Google confirms adversaries have operationalized AI
TL;DR GTIG's new report confirms attackers have moved AI into live operations. Concrete cases: a Python 2FA-bypass exploit GTIG concluded was AI-written, and PROMPTSPY, an Android trojan that calls Gemini at runtime to keep itself pinned on every phone vendor's UI.
In February, CrowdStrike quantified an 89% year-over-year rise in AI-enabled attacks. Three months later, Google's Threat Intelligence Group (GTIG) reports two concrete examples: a likely AI-built 2FA-bypass exploit, and PROMPTSPY, an Android banking trojan that uses Gemini to handle UI changes.
AI is officially in the attack chain.
Highlights from the GTIG report:
- The likely AI-built zero-day.
A cybercrime crew wrote a Python tool that bypasses 2FA on a popular open-source sysadmin tool. GTIG concluded that the exploit was AI-written because of AI patterns in the code: educational docstrings, a hallucinated CVSS score, and a textbook Pythonic style. GTIG reported that Gemini wasn't used in the attack.
- PROMPTSPY's runtime LLM loop.
Every Android maker draws the recent-apps screen differently. A banking trojan would normally hardcode the screen-tap logic and rebuild it every time a vendor ships a UI update. PROMPTSPY skips that: it sends the current UI as a tree to gemini-2.5-flash-lite and runs back whatever taps the model says will keep it pinned. The attack was first identified by ESET.
- State-actor tradecraft.
State-backed groups are using AI for recon and exploit testing. China's UNC2814 has Gemini do vulnerability research on TP-Link firmware and Odette File Transfer Protocol (OFTP) implementations. North Korea's APT45 fires thousands of prompts at it to triage CVEs and test exploits at scale.
My take:
- Honestly, this time Google's report isn't very actionable. Largely, it's just: we caught an unnamed criminal who used an LLM (definitely not Gemini) to compromise 2FA on an unnamed product via an undisclosed mechanism. And by the way, we have TWO super-powerful projects that can find security bugs and fix them! We can't show them yet, so for now please use our beautiful slides to defend yourself.
++++
## Activity 1
Answer these about the post on AI in attacks:
(a) What rise did CrowdStrike put a number on in February?
(b) Which model does PROMPTSPY send the current UI to?
(c) Which North Korean group fires thousands of prompts at Gemini?
## Activity 2
Copy out the part of the post on AI in attacks starting with "Highlights from the" and going on through "- State-actor tradecraft.".
The data after this point is separate from the post.

## Given records
++++
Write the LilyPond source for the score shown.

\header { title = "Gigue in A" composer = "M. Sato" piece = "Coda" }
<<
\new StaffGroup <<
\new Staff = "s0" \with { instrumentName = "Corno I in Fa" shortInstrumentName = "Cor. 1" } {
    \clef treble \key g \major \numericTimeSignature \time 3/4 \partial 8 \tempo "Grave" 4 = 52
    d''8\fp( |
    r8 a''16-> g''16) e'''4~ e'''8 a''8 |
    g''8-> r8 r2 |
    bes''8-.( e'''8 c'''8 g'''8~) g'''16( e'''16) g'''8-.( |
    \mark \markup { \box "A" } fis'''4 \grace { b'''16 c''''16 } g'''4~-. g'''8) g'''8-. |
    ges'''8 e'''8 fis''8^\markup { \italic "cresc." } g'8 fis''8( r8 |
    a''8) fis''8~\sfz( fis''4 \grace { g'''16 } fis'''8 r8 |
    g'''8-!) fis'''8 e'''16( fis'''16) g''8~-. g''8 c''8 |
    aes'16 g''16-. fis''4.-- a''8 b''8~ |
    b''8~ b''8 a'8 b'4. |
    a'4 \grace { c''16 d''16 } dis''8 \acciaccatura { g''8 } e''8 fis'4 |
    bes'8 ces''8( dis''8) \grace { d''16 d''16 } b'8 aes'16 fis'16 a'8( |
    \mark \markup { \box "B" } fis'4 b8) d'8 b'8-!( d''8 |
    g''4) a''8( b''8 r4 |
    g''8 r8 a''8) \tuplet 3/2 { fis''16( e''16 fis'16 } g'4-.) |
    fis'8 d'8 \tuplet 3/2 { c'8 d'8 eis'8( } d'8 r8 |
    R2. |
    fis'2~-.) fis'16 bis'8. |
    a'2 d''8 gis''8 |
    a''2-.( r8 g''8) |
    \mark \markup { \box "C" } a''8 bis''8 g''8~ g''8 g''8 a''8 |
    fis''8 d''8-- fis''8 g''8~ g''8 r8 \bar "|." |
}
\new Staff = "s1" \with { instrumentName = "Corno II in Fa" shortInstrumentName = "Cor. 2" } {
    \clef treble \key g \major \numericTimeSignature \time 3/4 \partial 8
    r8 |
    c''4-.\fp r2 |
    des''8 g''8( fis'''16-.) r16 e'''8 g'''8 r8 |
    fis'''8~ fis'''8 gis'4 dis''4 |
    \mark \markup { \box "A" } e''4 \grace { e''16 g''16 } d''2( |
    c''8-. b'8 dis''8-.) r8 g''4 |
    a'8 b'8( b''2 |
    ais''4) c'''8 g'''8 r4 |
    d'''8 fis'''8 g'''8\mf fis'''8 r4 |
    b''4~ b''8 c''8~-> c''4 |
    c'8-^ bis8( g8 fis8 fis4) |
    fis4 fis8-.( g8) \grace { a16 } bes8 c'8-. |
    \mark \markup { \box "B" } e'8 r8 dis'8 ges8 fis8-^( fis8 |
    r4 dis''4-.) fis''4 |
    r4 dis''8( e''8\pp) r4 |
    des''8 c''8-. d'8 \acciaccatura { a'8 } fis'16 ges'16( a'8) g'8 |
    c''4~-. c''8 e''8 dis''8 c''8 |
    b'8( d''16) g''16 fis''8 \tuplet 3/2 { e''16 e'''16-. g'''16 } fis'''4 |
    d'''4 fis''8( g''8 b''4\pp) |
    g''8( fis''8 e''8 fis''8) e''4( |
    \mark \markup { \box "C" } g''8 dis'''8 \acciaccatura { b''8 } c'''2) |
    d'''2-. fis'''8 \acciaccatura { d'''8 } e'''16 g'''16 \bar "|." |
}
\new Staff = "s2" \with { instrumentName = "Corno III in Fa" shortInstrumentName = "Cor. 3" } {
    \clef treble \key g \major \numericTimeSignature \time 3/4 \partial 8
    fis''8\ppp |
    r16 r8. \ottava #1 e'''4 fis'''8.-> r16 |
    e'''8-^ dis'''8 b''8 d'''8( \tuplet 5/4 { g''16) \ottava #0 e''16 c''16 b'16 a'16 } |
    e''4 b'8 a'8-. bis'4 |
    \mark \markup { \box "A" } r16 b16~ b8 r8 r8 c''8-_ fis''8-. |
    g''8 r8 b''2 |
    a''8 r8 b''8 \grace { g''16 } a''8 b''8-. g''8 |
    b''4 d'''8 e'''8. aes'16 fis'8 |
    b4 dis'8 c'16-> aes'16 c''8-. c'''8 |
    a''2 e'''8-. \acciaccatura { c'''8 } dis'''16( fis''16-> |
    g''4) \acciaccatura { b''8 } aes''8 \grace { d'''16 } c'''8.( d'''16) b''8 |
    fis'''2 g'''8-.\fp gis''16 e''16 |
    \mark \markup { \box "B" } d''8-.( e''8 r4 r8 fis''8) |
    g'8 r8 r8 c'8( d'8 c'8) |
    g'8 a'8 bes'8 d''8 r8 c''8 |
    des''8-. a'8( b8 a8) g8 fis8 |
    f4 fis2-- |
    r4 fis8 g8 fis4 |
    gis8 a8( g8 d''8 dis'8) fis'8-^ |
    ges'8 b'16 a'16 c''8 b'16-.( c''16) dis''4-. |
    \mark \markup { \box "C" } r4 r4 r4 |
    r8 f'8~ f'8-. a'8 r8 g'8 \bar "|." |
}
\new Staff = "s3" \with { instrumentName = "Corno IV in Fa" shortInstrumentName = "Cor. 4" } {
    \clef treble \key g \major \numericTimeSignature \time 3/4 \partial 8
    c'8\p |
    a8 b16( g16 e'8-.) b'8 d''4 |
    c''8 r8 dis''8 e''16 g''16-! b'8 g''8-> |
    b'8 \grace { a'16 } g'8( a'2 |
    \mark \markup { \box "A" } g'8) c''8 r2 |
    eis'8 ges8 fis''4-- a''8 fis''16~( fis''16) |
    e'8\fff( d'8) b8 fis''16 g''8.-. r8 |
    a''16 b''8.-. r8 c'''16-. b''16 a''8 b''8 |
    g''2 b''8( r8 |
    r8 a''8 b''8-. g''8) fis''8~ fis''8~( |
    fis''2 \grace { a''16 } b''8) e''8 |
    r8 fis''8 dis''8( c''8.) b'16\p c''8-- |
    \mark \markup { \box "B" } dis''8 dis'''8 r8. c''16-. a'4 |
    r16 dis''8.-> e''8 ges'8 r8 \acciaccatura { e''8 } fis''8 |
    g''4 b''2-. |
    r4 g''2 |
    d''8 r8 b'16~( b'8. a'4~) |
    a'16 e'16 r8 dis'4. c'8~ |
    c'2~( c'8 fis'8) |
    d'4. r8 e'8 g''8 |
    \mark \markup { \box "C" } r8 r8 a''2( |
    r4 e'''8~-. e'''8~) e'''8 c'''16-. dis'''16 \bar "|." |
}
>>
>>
++++
## Task result 1
(a) An 89% year-over-year rise in AI-enabled attacks.
(b) gemini-2.5-flash-lite.
(c) APT45.

## Task result 2
Highlights from the GTIG report:
- The likely AI-built zero-day.
A cybercrime crew wrote a Python tool that bypasses 2FA on a popular open-source sysadmin tool. GTIG concluded that the exploit was AI-written because of AI patterns in the code: educational docstrings, a hallucinated CVSS score, and a textbook Pythonic style. GTIG reported that Gemini wasn't used in the attack.
- PROMPTSPY's runtime LLM loop.
Every Android maker draws the recent-apps screen differently. A banking trojan would normally hardcode the screen-tap logic and rebuild it every time a vendor ships a UI update. PROMPTSPY skips that: it sends the current UI as a tree to gemini-2.5-flash-lite and runs back whatever taps the model says will keep it pinned. The attack was first identified by ESET.
- State-actor tradecraft.